Electrical appliances



2015-06-26 10:56:09

Electrical appliances are devices used within the home which require an electrical power supply to function.

They are commonly found in every room of a house, from kitchen appliances such as fridges, blenders and toasters to televisions, telephones, DVD players and vintage radios.

The rapid pace of technological advancement means appliances are constantly re-designed and improved for the convenience of modern consumers.



Many people collect vintage electrical appliances as a form of nostalgia or as decorative items for their home.

Many of the items can be considered period pieces, and are collected for their retro styling and appearance.

Other people collect them as a means of documenting advancements in technology, or tracing the history of product design.

Those who collect electrical appliances often focus on a particular area or product.

Vintage kitchen appliances can be termed as ‘kitchenalia’, and there is a recognised market for collectible kitchen items and devices.

Some collectors choose to specialise in certain appliances such as televisions or radios, whereas others concentrate on a particular manufacturer.

Some will collect items from a specific period of time, like pre-war items or pieces from the 1950s.


Electrical appliances began to appear on the market during the later years of the 19th century, as electricity became a stable and common power supply in urban areas.

19th century

The 1880s saw the invention of the first electric iron, and the electric fan was created by Dr. Schuyler Skaats Wheeler to combat the heat of New Orleans. In 1889 the first practical electric sewing machine was created by the Singer Sewing Machine Co.

During the 1880's the firstelectric kettles appeared in Britain. Electric toasters appeared in the 1890's, built by Crompton and Co (UK).

The toaster was re-invented in 1905 by American George Schneider, who patented an electric toaster named ‘El Tosto’ which was manufactured by Pacific Electric Heating (who later became Hotpoint Electric).

20th century

The first decade of the 20th century saw labour saving devices develop more rapidly. In 1907, Ohio janitor James Spangler developed the first practical electric vacuum cleaner but his design proved too cumbersome, so he sold the idea to his relative William Hoover and the rest is history.

In 1908 the first electric mixer was created by Herbert Johnson, an engineer for the Hobart Manufacturing Company.
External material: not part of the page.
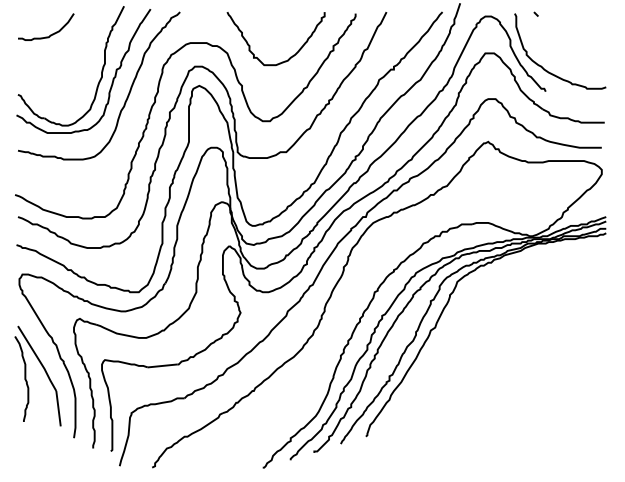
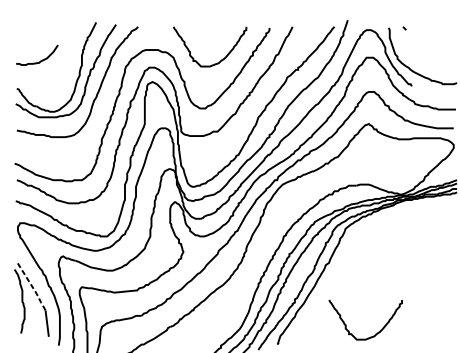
curve: (50, 34) -> (40, 60), moved
line: (38, 358) -> (32, 286), solid -> dashed
curve: (498, 421) -> (376, 333), added

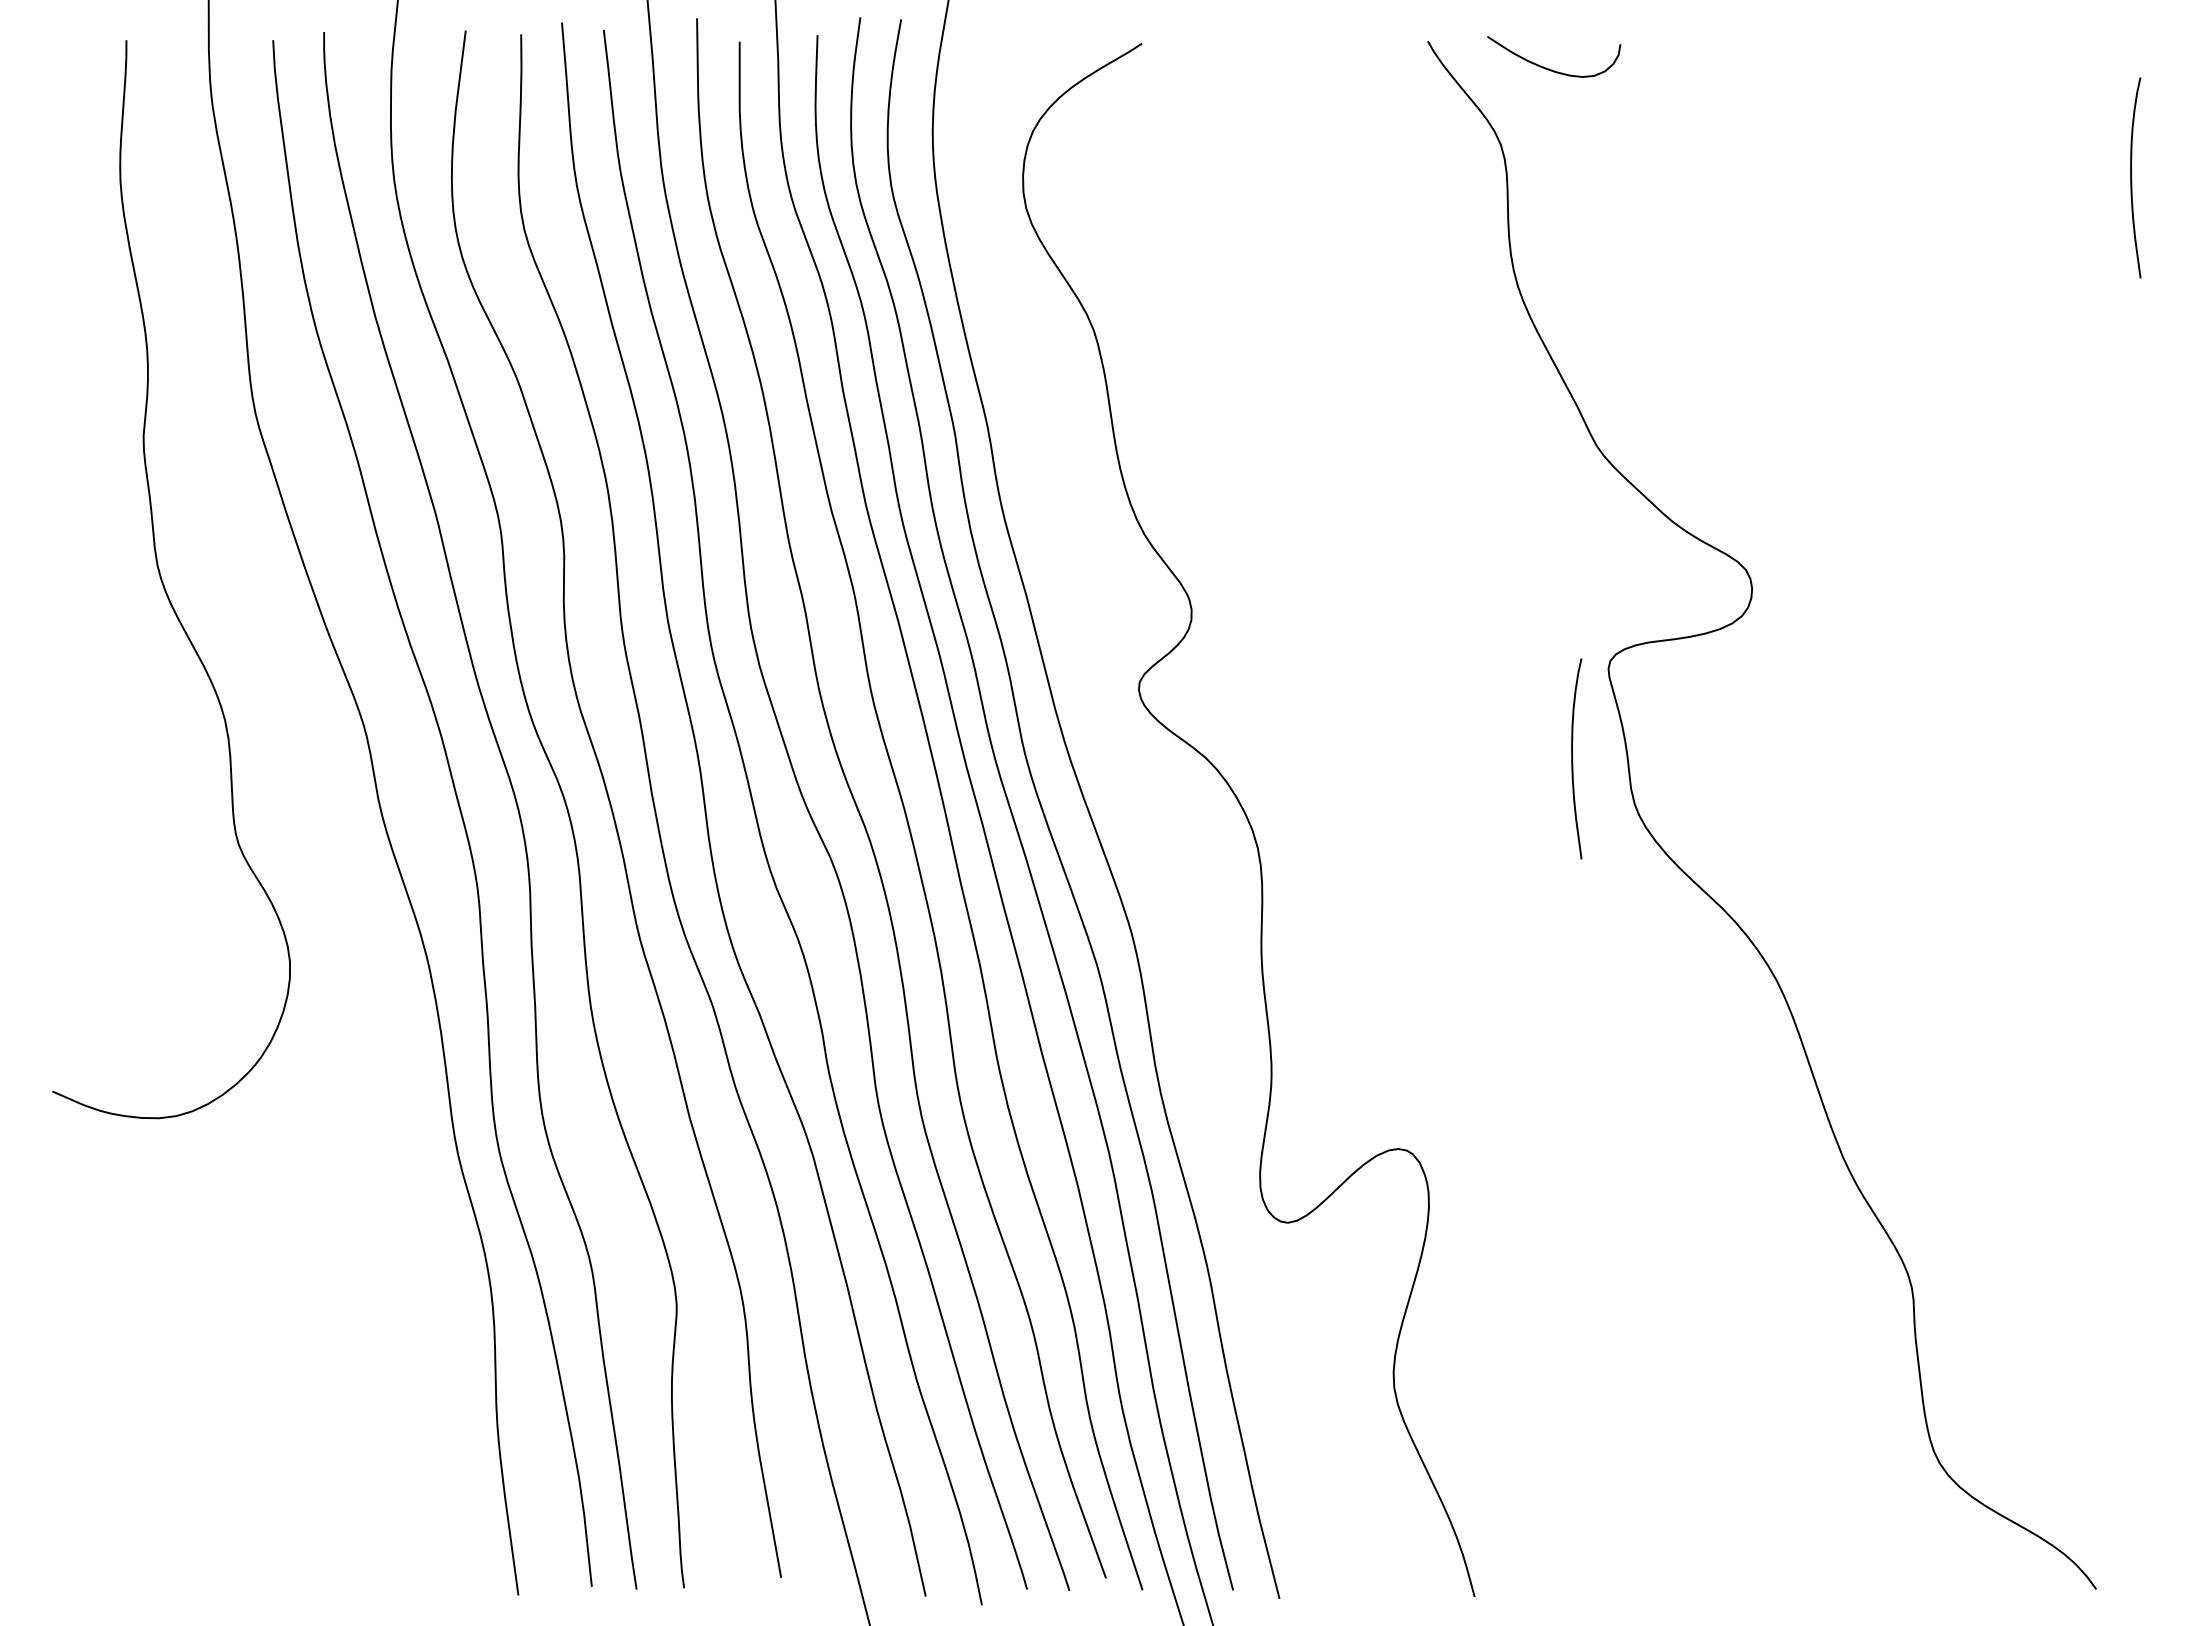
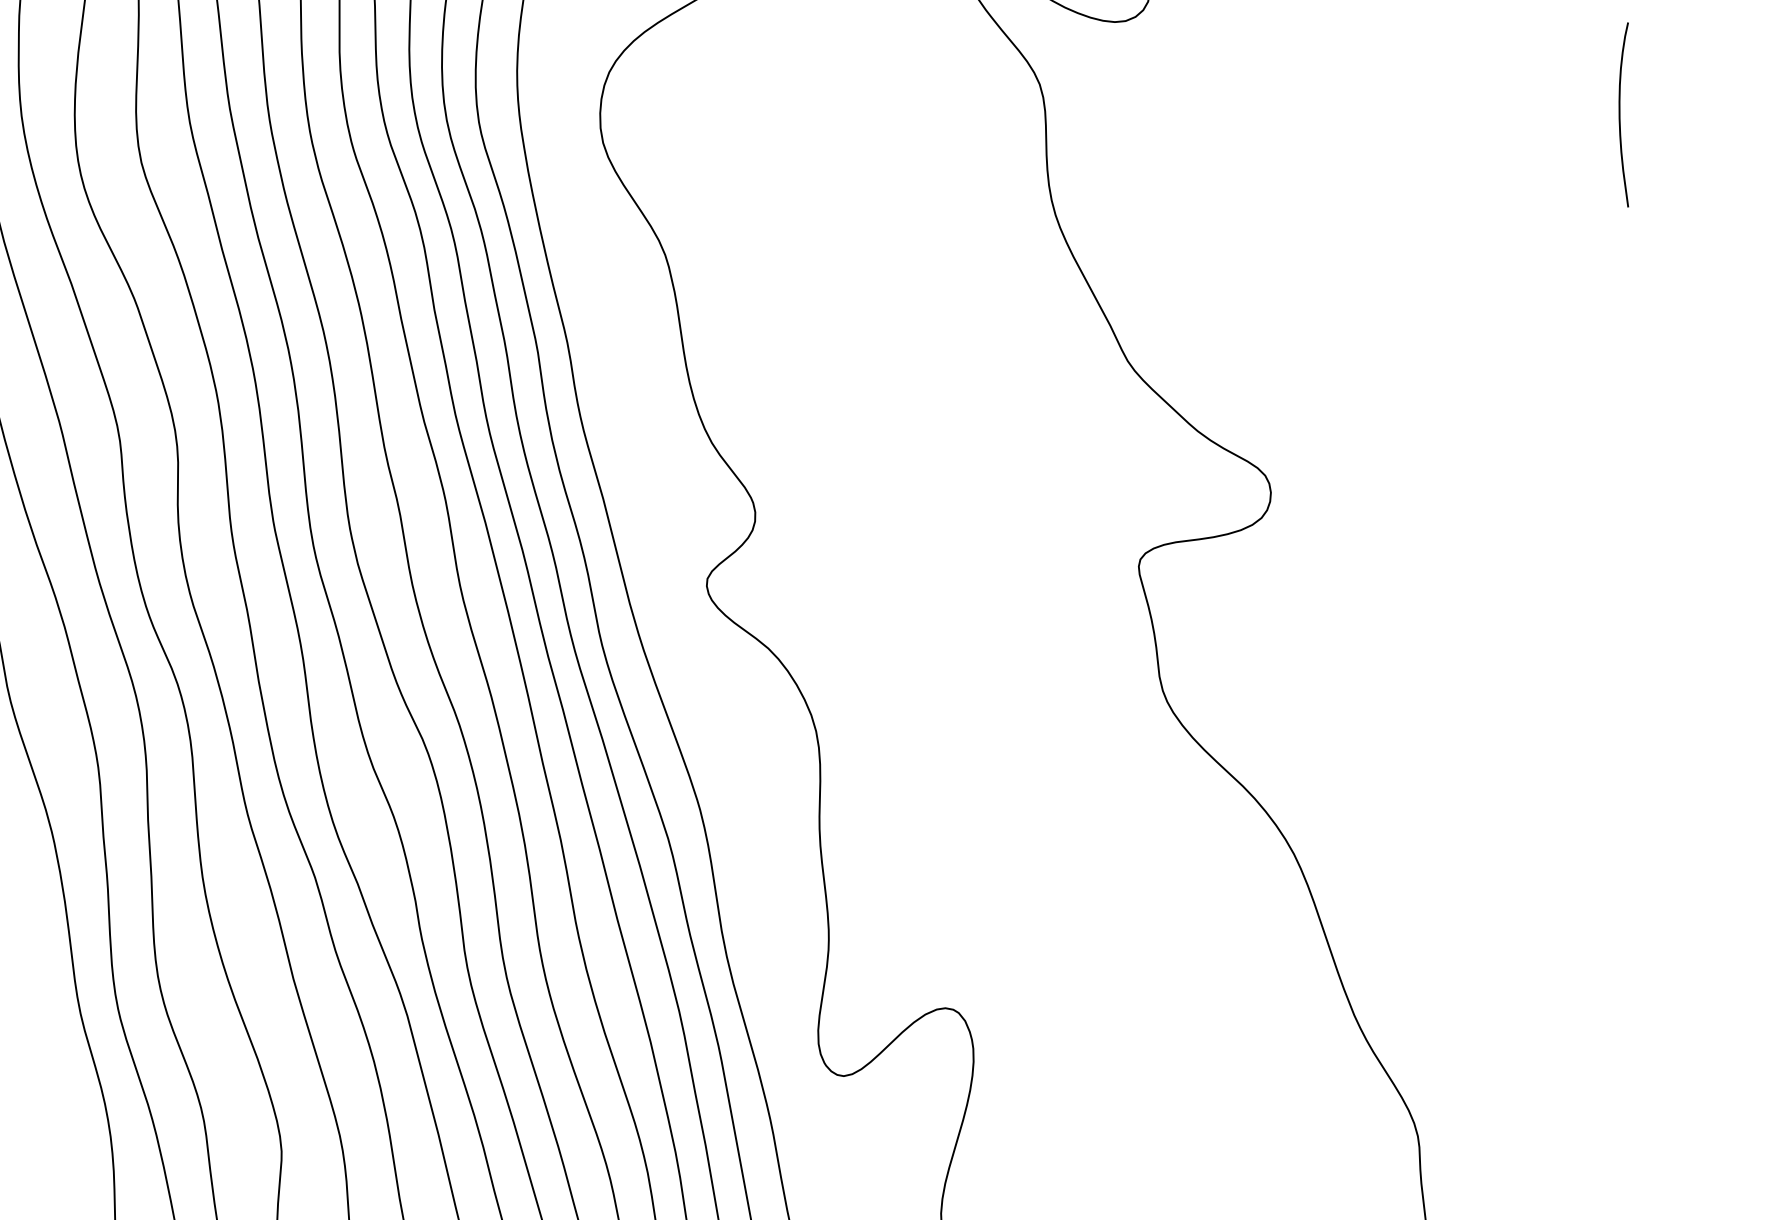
curve: (1573, 758) -> (1106, 649), removed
It was produced for commercial bakeries for several years until 1919, when they launched the KitchenAid Food Preparer for domestic use.

A year later the famous Sunbeam MixMaster was launched by Ivar Jepson at a fraction of the price, and it became the top-selling model of the time. Today early electric mixers are particularly popular with collectors.

The first commercially available television set was the Televisor Model B, built by the Baird Corporation and debuted at the London Radio Olympia exhibition of 1928.

The first radios appeared after the First World War, and the first true radio station (KDKA in Pittsburgh) began broadcasting in 1920.

Early radios were built in wooden cabinets, and as the 1920s and 30s developed they became smaller in size. The materials used for radios became cheaper to bring costs down, and for many years they were constructed from plastics such as Bakelite and Catalin. These plastics were extremely fragile, and it is rare to find them today without cracks and damage. Due to this rarity, some Bakelite and Catalin radios in good condition can now sell for thousands of dollars to collectors.

The first consumer microwave oven was built by Raytheon in 1967. Called the ‘Amana Radarange’, it was over 5 feet tall, weighed more than 750 pounds and came with a 24hr-a-day on-call home economist to help with the cooking if needed.

The second half of the 20th century saw products develop at a dizzying rate. Appliances were designed to be smaller, faster, programmable and more efficient, and their appearances reflected styles of the period. Today a blender from the 1950s is easily recognisable due to its style, compared to the sleek featureless designs of many modern appliances.

Even items from the 1980s are now considered to have a retro charm and are collected by many people who grew up during the decade and have fond memories of the products.

1997 saw the continuing trend toward automation in the home, with Electrolux producing the concept for a robotic vacuum cleaner.